Why Vintage Jewelry?

My mother returned home after the war to reclaim some of her extended family's belongings. The neighbors who were paid by my grandfather to watch over the family effects had long ago deduced no one would ever return "from the east" and believed they had the right to appropriate everything entrusted to them as their own. "We suffered, too," they said, a refrain uttered throughout Europe to absolve citizens of complicity.

My mother's household once bustled with the presence of three children, four elderly aunts, a mother and father. The family were working class but each woman had collected some jewelry and important family heirlooms. Most of these things, especially gold and precious gemstones from the five women, were stolen by friends and neighbors in Weseke, Germany, but a few things were returned when my mother insisted they belonged to her.

My mother was grateful for everything that was returned to her, an attitude I admire and wish my cynical nature allowed me to embrace. Instead, I feel regret and envy over objects that have been denied to me. During my one visit to Weseke, I stared at the displays inside antique shops and wondered if anything came from my mother's former home. After her death, I inherited a trunk full of linens, a china set, a brass Sabbath candle, and some broken Victorian era gold fill jewelry. There are a few lightweight gold pieces, all dented and broken, whose gemstones were removed and replaced by glass before being returned. Ideology may be driven by hate but often action is aided by the desire to profit. Sometimes I look at the heavy brass Sabbath candle and know that if eBay had been around at the end of the war, our family would own even less that proved our presence in the past.
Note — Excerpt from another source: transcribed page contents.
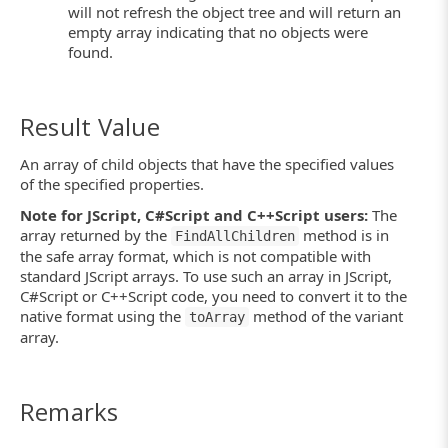
will not refresh the object tree and will return an
empty array indicating that no objects were
found.
Result Value
An array of child objects that have the specified values
of the specified properties.
Note for JScript, C#Script and C++Script users:
The
array returned by the
method is in
FindAllChildren
the safe array format, which is not compatible with
standard JScript arrays. To use such an array in JScript,
C#Script or C++Script code, you need to convert it to the
native format using the
method of the variant
toArray
array.
Remarks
Segue to vintage jewelry, something I began to study and collect some thirty years ago. I didn't analyze my compulsion to own objects from past times until one day when I recognized that a fragment of a Victorian gilded necklace my mother had stored in a plastic bag alongside other bits and pieces was the end piece of a braided hair necklace woven in the late 1800s. It was the closest I could come to seeing and touching and enacting with an object associated with my family's past. The hair was frizzled and broken, perhaps rotted or cut away. I don't know whose hair was braided for posterity but lost to reality. I have to be satisfied recognizing that this object was important and not a scrap to be thrown away. This fragment is my bridge to the past, my portal to seeing a glimpse of the unknowable family history I yearn for. It may sound histrionic, but vintage jewelry allows me to feel a connection to all that was lost. It's a hobby and a calling, let's call it a cobby. Researching the history of vintage objects brings me joy and a feeling of completion I'm only know beginning to understand.